Records supplied Block Start
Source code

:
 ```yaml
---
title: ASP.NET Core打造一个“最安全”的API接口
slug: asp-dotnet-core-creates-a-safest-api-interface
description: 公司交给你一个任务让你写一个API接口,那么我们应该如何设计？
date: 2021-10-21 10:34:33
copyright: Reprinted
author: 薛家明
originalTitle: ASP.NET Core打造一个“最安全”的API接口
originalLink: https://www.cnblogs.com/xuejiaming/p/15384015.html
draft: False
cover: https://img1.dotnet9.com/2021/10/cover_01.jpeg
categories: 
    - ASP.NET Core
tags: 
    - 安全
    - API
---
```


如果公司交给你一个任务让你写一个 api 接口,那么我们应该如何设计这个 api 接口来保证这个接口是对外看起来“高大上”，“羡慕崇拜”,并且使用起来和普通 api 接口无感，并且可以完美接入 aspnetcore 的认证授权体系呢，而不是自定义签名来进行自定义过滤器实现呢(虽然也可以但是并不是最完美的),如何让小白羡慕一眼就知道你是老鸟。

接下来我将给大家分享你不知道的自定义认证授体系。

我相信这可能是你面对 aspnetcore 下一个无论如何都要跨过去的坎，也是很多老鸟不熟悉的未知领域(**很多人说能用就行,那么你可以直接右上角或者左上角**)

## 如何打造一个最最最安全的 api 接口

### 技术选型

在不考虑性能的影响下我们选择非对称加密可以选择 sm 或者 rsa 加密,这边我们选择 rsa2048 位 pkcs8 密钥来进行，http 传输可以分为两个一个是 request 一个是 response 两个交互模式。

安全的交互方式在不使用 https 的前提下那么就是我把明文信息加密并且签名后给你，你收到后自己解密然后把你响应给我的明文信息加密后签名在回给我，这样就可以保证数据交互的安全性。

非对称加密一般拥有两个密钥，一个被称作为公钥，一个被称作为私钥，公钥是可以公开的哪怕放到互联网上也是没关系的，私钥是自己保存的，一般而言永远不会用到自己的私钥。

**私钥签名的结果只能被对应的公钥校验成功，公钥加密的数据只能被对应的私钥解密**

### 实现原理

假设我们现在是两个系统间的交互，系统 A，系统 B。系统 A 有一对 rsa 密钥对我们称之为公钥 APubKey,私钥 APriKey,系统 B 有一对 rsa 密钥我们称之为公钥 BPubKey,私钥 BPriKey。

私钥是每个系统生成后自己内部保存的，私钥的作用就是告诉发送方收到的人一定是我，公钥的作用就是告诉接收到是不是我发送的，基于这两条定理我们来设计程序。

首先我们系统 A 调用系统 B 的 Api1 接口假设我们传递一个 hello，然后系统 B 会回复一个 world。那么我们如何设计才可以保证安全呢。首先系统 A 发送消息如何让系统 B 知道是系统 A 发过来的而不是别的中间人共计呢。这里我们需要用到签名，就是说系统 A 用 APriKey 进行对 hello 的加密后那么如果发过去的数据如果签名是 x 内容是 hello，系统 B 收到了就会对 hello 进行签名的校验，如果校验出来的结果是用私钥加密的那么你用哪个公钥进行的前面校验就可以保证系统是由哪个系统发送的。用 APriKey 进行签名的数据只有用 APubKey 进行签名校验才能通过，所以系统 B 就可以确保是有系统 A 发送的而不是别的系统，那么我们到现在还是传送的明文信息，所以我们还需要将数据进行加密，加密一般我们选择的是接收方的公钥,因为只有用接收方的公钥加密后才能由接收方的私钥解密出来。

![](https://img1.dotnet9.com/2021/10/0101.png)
Records supplied Block End
■ Required work:
Copy the lines of the entries above that mention "https".

■ Written response:
originalLink: https://www.cnblogs.com/xuejiaming/p/15384015.html
cover: https://img1.dotnet9.com/2021/10/cover_01.jpeg
安全的交互方式在不使用 https 的前提下那么就是我把明文信息加密并且签名后给你，你收到后自己解密然后把你响应给我的明文信息加密后签名在回给我，这样就可以保证数据交互的安全性。
![](https://img1.dotnet9.com/2021/10/0101.png)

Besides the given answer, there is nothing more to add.